Fragmentation cross sections: measurement, systematics and model developement
Doctoral thesis, 2007
Man's attitude towards space exploration has been mainly limited by the health risk related to the exposure to the space radiation environment. Some components of the space field can be characterized by such a high flux to kill a man if directly exposed and in general, all space radiation constitutes a hazard for astronauts engaged in long-term missions. The organizations involved in space exploration programs have therefore given high priority to the problem of radioprotection in space. On one hand, appropriate shielding has been designed and developed to decrease the dose delivered to crew members; on the other hand, efforts have been made to characterize accurately the amount of dose absorbed during a space mission and therefore the biological hazard. One of the issues for estimating the risk is the knowledge of the radiation field both outside and inside the space vessel. While the external environment is fairly well known, the inner field is constantly modified by the presence of the spacecraft hull, the internal materials and even the human body: all these materials interact with the incoming particles and in particular with the heavy ions, which can be fragmented into lighter ions. Nuclear fragmentation of heavy ions in matter has therefore been investigated both from an experimental and a theoretical point of view: fragmentation cross sections have been measured to phenomenologically characterize the process and theoretical and semiempirical models have been developed to predict unmeasured cross sections for any type of incoming radiation field.

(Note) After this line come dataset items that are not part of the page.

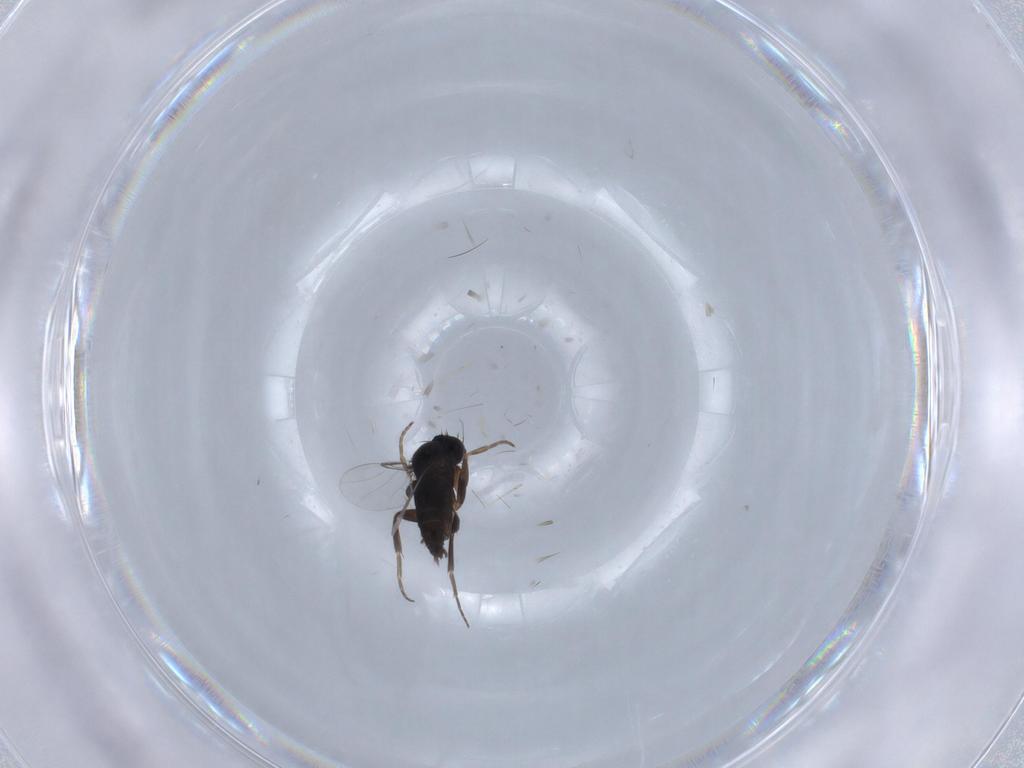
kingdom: Animalia
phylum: Arthropoda
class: Insecta
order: Diptera
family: Phoridae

This thesis is focused on the nuclear fragmentation process and on the observables that can characterize it, namely fragmentation cross sections. Part of the work deals with the data analysis necessary to obtain the cross sections, the study of their systematics and the development of a semiempirical model which can predict them. Experimental data were analyzed to obtain fluences as well as projectile total and partial charge-changing cross sections for several heavy-ion projectiles, at energies ranging from a few hundred MeV/nucleon up to a few GeV/nucleon, interacting with both elemental targets and compounds. Two new quantities, namely event-track- and even-dose-averaged LET, have also been defined and used to characterize the beam quality. The systematics of all measured projectile partial charge-changing cross sections has then been investigated with particular attention towards the validity of weak and strong factorization. Finally, weak factorization has been used as a pivotal element for the development of a new semiempirical model, GNAC---Generator of Numerical Approximations for charge-changing Cross sections: the comparison between GNAC's predictions and the measurements showed that this model can be considered as a valid tool for the calculation of projectile partial charge-changing cross sections.